[Saved entries]
===

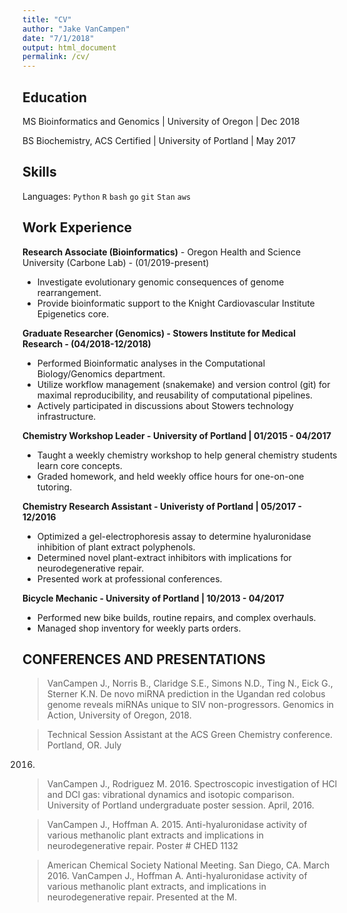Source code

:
 ```yaml
---
title: "CV"
author: "Jake VanCampen"
date: "7/1/2018"
output: html_document
permalink: /cv/
---
```


## Education

MS Bioinformatics and Genomics | University of Oregon | Dec 2018

BS Biochemistry, ACS Certified | University of Portland | May 2017


## Skills

Languages: `Python` `R` `bash` `go` `git` `Stan` `aws` 


## Work Experience 

**Research Associate (Bioinformatics)** - Oregon Health and Science University (Carbone Lab) - (01/2019-present)

  - Investigate evolutionary genomic consequences of genome rearrangement.
  - Provide bioinformatic support to the Knight Cardiovascular Institute Epigenetics core. 

**Graduate Researcher (Genomics) - Stowers Institute for Medical Research - (04/2018-12/2018)**

  - Performed Bioinformatic analyses in the Computational Biology/Genomics department.
  - Utilize workflow management (snakemake) and version control (git) for maximal reproducibility, and reusability of computational pipelines. 
  - Actively participated in discussions about Stowers technology infrastructure.
  
**Chemistry Workshop Leader - University of Portland | 01/2015 - 04/2017**

  - Taught a weekly chemistry workshop to help general chemistry students learn core concepts.
  - Graded homework, and held weekly office hours for one-on-one tutoring.
  
**Chemistry Research Assistant - Univeristy of Portland | 05/2017 - 12/2016**

  - Optimized a gel-electrophoresis assay to determine hyaluronidase inhibition of plant extract polyphenols. 
  - Determined novel plant-extract inhibitors with implications for neurodegenerative repair.
  - Presented work at professional conferences.
  
**Bicycle Mechanic - University of Portland | 10/2013 - 04/2017**

  - Performed new bike builds, routine repairs, and complex overhauls.
  - Managed shop inventory for weekly parts orders.
  
## CONFERENCES AND PRESENTATIONS

> VanCampen J., Norris B., Claridge S.E., Simons N.D., Ting N., Eick G., Sterner K.N. De novo
miRNA prediction in the Ugandan red colobus genome reveals miRNAs unique to SIV
non-progressors. Genomics in Action, University of Oregon, 2018.

> Technical Session Assistant at the ACS Green Chemistry conference. Portland, OR. July
2016.

> VanCampen J., Rodriguez M. 2016. Spectroscopic investigation
of HCl and DCl gas: vibrational dynamics and isotopic comparison. University of Portland
undergraduate poster session. April, 2016.

> VanCampen J., Hoffman A. 2015. Anti-hyaluronidase activity of various methanolic plant
extracts and implications in neurodegenerative repair. Poster # CHED 1132

> American Chemical Society National Meeting. San Diego, CA. March 2016.
VanCampen J., Hoffman A. Anti-hyaluronidase activity of various methanolic plant
extracts, and implications in neurodegenerative repair. Presented at the M.
  



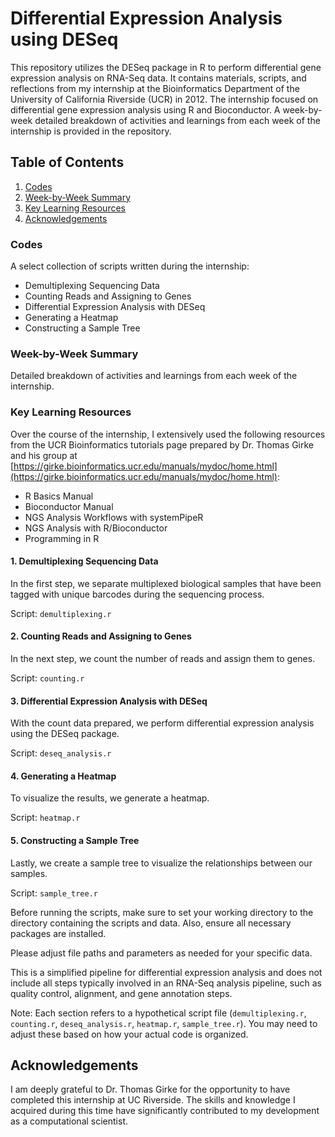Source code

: # Differential Expression Analysis using DESeq

This repository utilizes the DESeq package in R to perform differential gene expression analysis on RNA-Seq data. It contains materials, scripts, and reflections from my internship at the Bioinformatics Department of the University of California Riverside (UCR) in 2012. The internship focused on differential gene expression analysis using R and Bioconductor. A week-by-week detailed breakdown of activities and learnings from each week of the internship is provided in the repository.

## Table of Contents

1. [Codes](#codes)
2. [Week-by-Week Summary](#week-by-week-summary)
3. [Key Learning Resources](#key-learning-resources)
4. [Acknowledgements](#acknowledgements)

### Codes
A select collection of scripts written during the internship: 

- Demultiplexing Sequencing Data
- Counting Reads and Assigning to Genes
- Differential Expression Analysis with DESeq
- Generating a Heatmap
- Constructing a Sample Tree

### Week-by-Week Summary
Detailed breakdown of activities and learnings from each week of the internship.

### Key Learning Resources

Over the course of the internship, I extensively used the following resources from the UCR Bioinformatics tutorials page prepared by Dr. Thomas Girke and his group at [https://girke.bioinformatics.ucr.edu/manuals/mydoc/home.html](https://girke.bioinformatics.ucr.edu/manuals/mydoc/home.html):

- R Basics Manual
- Bioconductor Manual
- NGS Analysis Workflows with systemPipeR
- NGS Analysis with R/Bioconductor
- Programming in R

#### 1. Demultiplexing Sequencing Data

In the first step, we separate multiplexed biological samples that have been tagged with unique barcodes during the sequencing process. 

Script: `demultiplexing.r`

#### 2. Counting Reads and Assigning to Genes

In the next step, we count the number of reads and assign them to genes. 

Script: `counting.r`

#### 3. Differential Expression Analysis with DESeq

With the count data prepared, we perform differential expression analysis using the DESeq package. 

Script: `deseq_analysis.r`

#### 4. Generating a Heatmap

To visualize the results, we generate a heatmap. 

Script: `heatmap.r`

#### 5. Constructing a Sample Tree

Lastly, we create a sample tree to visualize the relationships between our samples.

Script: `sample_tree.r`

Before running the scripts, make sure to set your working directory to the directory containing the scripts and data. Also, ensure all necessary packages are installed.

Please adjust file paths and parameters as needed for your specific data.

This is a simplified pipeline for differential expression analysis and does not include all steps typically involved in an RNA-Seq analysis pipeline, such as quality control, alignment, and gene annotation steps.

Note: Each section refers to a hypothetical script file (`demultiplexing.r`, `counting.r`, `deseq_analysis.r`, `heatmap.r`, `sample_tree.r`). You may need to adjust these based on how your actual code is organized.

## Acknowledgements

I am deeply grateful to Dr. Thomas Girke for the opportunity to have completed this internship at UC Riverside. The skills and knowledge I acquired during this time have significantly contributed to my development as a computational scientist.

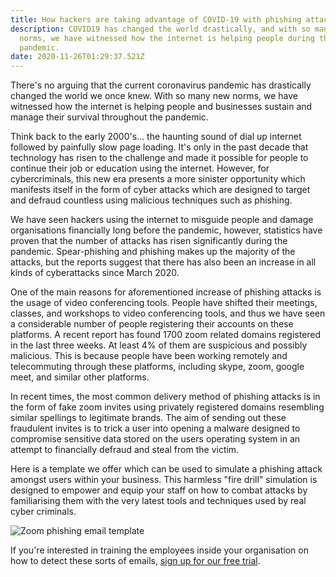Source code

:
 ```yaml
---
title: How hackers are taking advantage of COVID-19 with phishing attacks
description: COVID19 has changed the world drastically, and with so many new
  norms, we have witnessed how the internet is helping people during this
  pandemic.
date: 2020-11-26T01:29:37.521Z
---
```

There's no arguing that the current coronavirus pandemic has drastically changed the world we once knew. With so many new norms, we have witnessed how the internet is helping people and businesses sustain and manage their survival throughout the pandemic. 

Think back to the early 2000's... the haunting sound of dial up internet followed by painfully slow page loading. It's only in the past decade that technology has risen to the challenge and made it possible for people to continue their job or education using the internet. However, for cybercriminals, this new era presents a more sinister opportunity which manifests itself in the form of cyber attacks which are designed to target and defraud countless using malicious techniques such as phishing.

We have seen hackers using the internet to misguide people and damage organisations financially long before the pandemic, however, statistics have proven that the number of attacks has risen significantly during the pandemic. Spear-phishing and phishing makes up the majority of the attacks, but the reports suggest that there has also been an increase in all kinds of cyberattacks since March 2020. 

One of the main reasons for aforementioned increase of phishing attacks is the usage of video conferencing tools. People have shifted their meetings, classes, and workshops to video conferencing tools, and thus we have seen a considerable number of people registering their accounts on these platforms. A recent report has found 1700 zoom related domains registered in the last three weeks. At least 4% of them are suspicious and possibly malicious. This is because people have been working remotely and telecommuting through these platforms, including skype, zoom, google meet, and similar other platforms.

In recent times, the most common delivery method of phishing attacks is in the form of fake zoom invites using privately registered domains resembling similar spellings to legitimate brands. The aim of sending out these fraudulent invites is to trick a user into opening a malware designed to compromise sensitive data stored on the users operating system in an attempt to financially defraud and steal from the victim.

Here is a template we offer which can be used to simulate a phishing attack amongst users within your business. This harmless "fire drill" simulation is designed to empower and equip your staff on how to combat attacks by familiarising them with the very latest tools and techniques used by real cyber criminals.

![Zoom phishing email template](/assets/images/posts/step-2.png "Create a zoom phishing email training test with fished.io")

If you're interested in training the employees inside your organisation on how to detect these sorts of emails, [sign up for our free trial](https://app.fished.io/sign-up).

===

#### Assignment
State the number of lines in the data that carry "plant", and add nothing to it.

#### Solution to the problem
4